Monday morning Cindy and I had our weekly riding lesson. We ride horses. Cindy rides English style and I ride Western. She says the English style makes her feel closer to the horse,(the saddle is smaller), and I like Western because of Roy Rogers and John Wayne. When I get the nuances of Western down, I'll give English a try...but that will be awhile.
It has taken me many months of riding to develop any type of mastery feelings in this venture. In fact, I don't truly feel mastery yet - but I'm closer. Much closer. I can tack up and groom with confidance now. I used to be so afraid I'd get it all wrong and hurt the horse. Sometimes I still get the bridle twisted out of its proper shape. Both the horse and I stand there wondering what the hell I was doing to her face.
I have been working with a licensed trainer and lessons are an hour long. I'm glad I did it this way because Sara has had me build skill and talent through a patient plan. She majored in Behavioral Science and is quite adept at helping people (and animals) monitor and change their behavior. I have never felt judged badly by anyone at the stable, except by myself. Always uplifting, patient and kind. I've had a glimpse of other people's dramas from time to time, but - such is life.

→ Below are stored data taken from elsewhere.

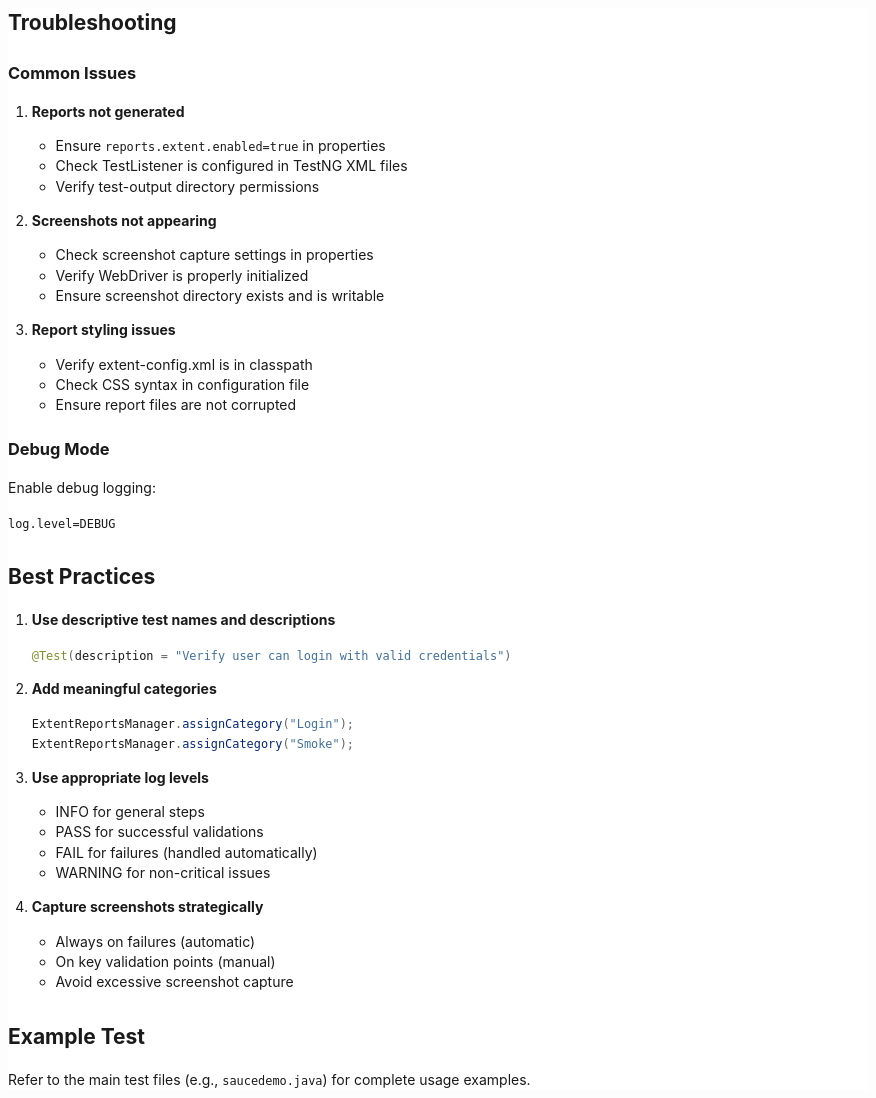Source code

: ## Troubleshooting

### Common Issues

1. **Reports not generated**
   - Ensure `reports.extent.enabled=true` in properties
   - Check TestListener is configured in TestNG XML files
   - Verify test-output directory permissions

2. **Screenshots not appearing**
   - Check screenshot capture settings in properties
   - Verify WebDriver is properly initialized
   - Ensure screenshot directory exists and is writable

3. **Report styling issues**
   - Verify extent-config.xml is in classpath
   - Check CSS syntax in configuration file
   - Ensure report files are not corrupted

### Debug Mode
Enable debug logging:
```properties
log.level=DEBUG
```

## Best Practices

1. **Use descriptive test names and descriptions**
   ```java
   @Test(description = "Verify user can login with valid credentials")
   ```

2. **Add meaningful categories**
   ```java
   ExtentReportsManager.assignCategory("Login");
   ExtentReportsManager.assignCategory("Smoke");
   ```

3. **Use appropriate log levels**
   - INFO for general steps
   - PASS for successful validations
   - FAIL for failures (handled automatically)
   - WARNING for non-critical issues

4. **Capture screenshots strategically**
   - Always on failures (automatic)
   - On key validation points (manual)
   - Avoid excessive screenshot capture

## Example Test

Refer to the main test files (e.g., `saucedemo.java`) for complete usage examples.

I began riding because it is something I have always wanted to do. When I was 4 years old we had neighbors who had horses. They would go for rides fairly often and ride by our house. We lived in Sacramento at the time. (or was it Fair Oaks?) Anyway - I remember standing on the corner where they would pass by on their way home from their rides. I was too shy to speak, but I figured if I looked cute enough - they would see me and know that I wanted to ride.